#### PROVIDED MATERIAL
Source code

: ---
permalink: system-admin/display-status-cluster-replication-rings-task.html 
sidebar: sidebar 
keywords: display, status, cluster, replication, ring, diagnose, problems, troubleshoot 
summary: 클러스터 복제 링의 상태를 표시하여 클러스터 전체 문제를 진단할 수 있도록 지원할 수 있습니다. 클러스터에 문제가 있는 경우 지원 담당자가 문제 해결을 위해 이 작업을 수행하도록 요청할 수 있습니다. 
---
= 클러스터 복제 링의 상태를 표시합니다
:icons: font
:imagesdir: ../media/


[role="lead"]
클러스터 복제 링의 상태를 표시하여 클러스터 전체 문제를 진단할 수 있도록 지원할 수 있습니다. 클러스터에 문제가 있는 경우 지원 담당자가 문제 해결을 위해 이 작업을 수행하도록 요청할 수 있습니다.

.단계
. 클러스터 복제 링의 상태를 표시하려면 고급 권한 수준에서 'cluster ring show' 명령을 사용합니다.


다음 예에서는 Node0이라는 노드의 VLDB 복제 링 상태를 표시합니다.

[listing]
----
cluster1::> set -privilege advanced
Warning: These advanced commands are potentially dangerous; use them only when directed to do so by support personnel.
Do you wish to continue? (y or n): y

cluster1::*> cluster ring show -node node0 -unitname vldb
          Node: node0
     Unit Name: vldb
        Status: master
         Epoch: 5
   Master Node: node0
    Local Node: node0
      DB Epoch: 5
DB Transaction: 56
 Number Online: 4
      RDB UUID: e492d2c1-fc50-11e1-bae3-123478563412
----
########
■ **TASK STATEMENT**
Go through the records and print each one exactly.

■ **TASK ANSWER**
Source code

: ---
permalink: system-admin/display-status-cluster-replication-rings-task.html 
sidebar: sidebar 
keywords: display, status, cluster, replication, ring, diagnose, problems, troubleshoot 
summary: 클러스터 복제 링의 상태를 표시하여 클러스터 전체 문제를 진단할 수 있도록 지원할 수 있습니다. 클러스터에 문제가 있는 경우 지원 담당자가 문제 해결을 위해 이 작업을 수행하도록 요청할 수 있습니다. 
---
= 클러스터 복제 링의 상태를 표시합니다
:icons: font
:imagesdir: ../media/


[role="lead"]
클러스터 복제 링의 상태를 표시하여 클러스터 전체 문제를 진단할 수 있도록 지원할 수 있습니다. 클러스터에 문제가 있는 경우 지원 담당자가 문제 해결을 위해 이 작업을 수행하도록 요청할 수 있습니다.

.단계
. 클러스터 복제 링의 상태를 표시하려면 고급 권한 수준에서 'cluster ring show' 명령을 사용합니다.


다음 예에서는 Node0이라는 노드의 VLDB 복제 링 상태를 표시합니다.

[listing]
----
cluster1::> set -privilege advanced
Warning: These advanced commands are potentially dangerous; use them only when directed to do so by support personnel.
Do you wish to continue? (y or n): y

cluster1::*> cluster ring show -node node0 -unitname vldb
          Node: node0
     Unit Name: vldb
        Status: master
         Epoch: 5
   Master Node: node0
    Local Node: node0
      DB Epoch: 5
DB Transaction: 56
 Number Online: 4
      RDB UUID: e492d2c1-fc50-11e1-bae3-123478563412
----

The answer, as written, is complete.